(Problem statement): Each line from the start of the entries through the line that contains "97-103% | 88-104% |" should be output exactly, please.

Saved entries

◇ ◇ ◇ ◇ ◇ ◇ ◇

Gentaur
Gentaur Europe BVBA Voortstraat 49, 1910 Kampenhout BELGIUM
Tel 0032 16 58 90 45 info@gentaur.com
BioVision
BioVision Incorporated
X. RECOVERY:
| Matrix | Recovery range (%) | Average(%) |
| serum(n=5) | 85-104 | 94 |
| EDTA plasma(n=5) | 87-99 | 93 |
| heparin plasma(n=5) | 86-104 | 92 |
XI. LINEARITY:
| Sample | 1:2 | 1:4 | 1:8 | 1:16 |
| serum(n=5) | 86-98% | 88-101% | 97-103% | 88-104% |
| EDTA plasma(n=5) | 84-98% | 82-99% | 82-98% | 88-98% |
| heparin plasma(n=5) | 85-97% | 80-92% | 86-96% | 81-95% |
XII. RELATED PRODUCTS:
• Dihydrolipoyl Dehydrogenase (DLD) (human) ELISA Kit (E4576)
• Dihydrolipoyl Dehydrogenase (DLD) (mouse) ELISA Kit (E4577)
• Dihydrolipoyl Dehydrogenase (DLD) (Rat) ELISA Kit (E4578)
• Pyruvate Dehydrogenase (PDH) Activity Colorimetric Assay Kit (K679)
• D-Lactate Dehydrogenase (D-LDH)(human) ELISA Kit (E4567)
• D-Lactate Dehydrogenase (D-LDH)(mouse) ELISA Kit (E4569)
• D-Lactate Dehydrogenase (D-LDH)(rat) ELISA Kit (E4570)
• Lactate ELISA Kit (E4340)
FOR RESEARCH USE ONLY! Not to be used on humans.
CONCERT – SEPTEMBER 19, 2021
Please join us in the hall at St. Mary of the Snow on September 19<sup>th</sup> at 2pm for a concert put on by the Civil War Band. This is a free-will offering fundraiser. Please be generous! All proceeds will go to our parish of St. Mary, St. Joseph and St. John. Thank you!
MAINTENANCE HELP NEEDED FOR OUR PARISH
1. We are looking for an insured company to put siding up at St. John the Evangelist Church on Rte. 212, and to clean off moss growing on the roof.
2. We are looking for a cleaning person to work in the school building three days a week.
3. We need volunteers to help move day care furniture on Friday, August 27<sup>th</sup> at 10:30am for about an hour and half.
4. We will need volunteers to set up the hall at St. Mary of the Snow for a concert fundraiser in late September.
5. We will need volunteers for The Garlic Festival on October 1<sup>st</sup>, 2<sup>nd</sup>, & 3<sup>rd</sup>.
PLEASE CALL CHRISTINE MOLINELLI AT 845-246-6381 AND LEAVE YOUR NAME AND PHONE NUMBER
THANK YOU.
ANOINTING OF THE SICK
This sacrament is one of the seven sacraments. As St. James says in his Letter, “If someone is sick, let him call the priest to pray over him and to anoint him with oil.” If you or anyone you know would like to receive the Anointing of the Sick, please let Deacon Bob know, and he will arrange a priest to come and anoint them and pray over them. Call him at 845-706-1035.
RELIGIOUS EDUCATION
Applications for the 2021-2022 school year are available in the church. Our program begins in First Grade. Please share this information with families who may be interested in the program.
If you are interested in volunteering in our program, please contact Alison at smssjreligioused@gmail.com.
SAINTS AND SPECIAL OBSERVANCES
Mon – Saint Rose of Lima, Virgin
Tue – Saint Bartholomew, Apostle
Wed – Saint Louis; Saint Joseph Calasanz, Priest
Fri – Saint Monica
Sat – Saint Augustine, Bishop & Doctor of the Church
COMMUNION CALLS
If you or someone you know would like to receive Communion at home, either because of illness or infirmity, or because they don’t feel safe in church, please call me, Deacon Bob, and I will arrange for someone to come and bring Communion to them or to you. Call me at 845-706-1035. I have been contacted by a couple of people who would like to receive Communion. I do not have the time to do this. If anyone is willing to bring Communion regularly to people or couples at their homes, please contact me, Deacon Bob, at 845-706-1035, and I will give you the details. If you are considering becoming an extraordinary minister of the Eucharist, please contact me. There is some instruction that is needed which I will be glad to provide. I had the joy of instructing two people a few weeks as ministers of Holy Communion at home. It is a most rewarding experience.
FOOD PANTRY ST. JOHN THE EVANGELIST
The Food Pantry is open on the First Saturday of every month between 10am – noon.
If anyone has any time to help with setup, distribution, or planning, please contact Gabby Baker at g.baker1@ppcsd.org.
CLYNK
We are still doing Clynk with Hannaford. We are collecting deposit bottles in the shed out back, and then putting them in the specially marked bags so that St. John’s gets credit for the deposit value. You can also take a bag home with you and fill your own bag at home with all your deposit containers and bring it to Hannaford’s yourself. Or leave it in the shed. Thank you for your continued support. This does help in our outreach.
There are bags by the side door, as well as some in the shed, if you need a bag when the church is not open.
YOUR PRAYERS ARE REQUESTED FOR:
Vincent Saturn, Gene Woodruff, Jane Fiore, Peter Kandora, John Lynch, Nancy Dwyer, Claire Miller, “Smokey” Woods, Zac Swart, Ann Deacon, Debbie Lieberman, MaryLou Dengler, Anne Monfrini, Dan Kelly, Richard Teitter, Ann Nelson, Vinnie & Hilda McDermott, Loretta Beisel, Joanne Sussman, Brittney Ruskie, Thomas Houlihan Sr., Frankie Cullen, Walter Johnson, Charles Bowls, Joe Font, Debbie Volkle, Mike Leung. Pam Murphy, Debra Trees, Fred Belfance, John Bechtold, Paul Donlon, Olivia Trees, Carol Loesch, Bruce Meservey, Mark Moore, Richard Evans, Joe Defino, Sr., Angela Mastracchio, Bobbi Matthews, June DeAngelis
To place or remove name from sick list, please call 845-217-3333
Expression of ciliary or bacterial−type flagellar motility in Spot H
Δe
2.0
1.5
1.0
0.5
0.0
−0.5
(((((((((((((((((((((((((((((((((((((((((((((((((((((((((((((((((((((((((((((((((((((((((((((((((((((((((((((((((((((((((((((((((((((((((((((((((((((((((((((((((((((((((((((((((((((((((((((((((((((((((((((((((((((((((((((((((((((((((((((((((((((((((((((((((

◇ ◇ ◇ ◇ ◇ ◇ ◇

(Result of this task):
Gentaur
Gentaur Europe BVBA Voortstraat 49, 1910 Kampenhout BELGIUM
Tel 0032 16 58 90 45 info@gentaur.com
BioVision
BioVision Incorporated
X. RECOVERY:
| Matrix | Recovery range (%) | Average(%) |
| serum(n=5) | 85-104 | 94 |
| EDTA plasma(n=5) | 87-99 | 93 |
| heparin plasma(n=5) | 86-104 | 92 |
XI. LINEARITY:
| Sample | 1:2 | 1:4 | 1:8 | 1:16 |
| serum(n=5) | 86-98% | 88-101% | 97-103% | 88-104% |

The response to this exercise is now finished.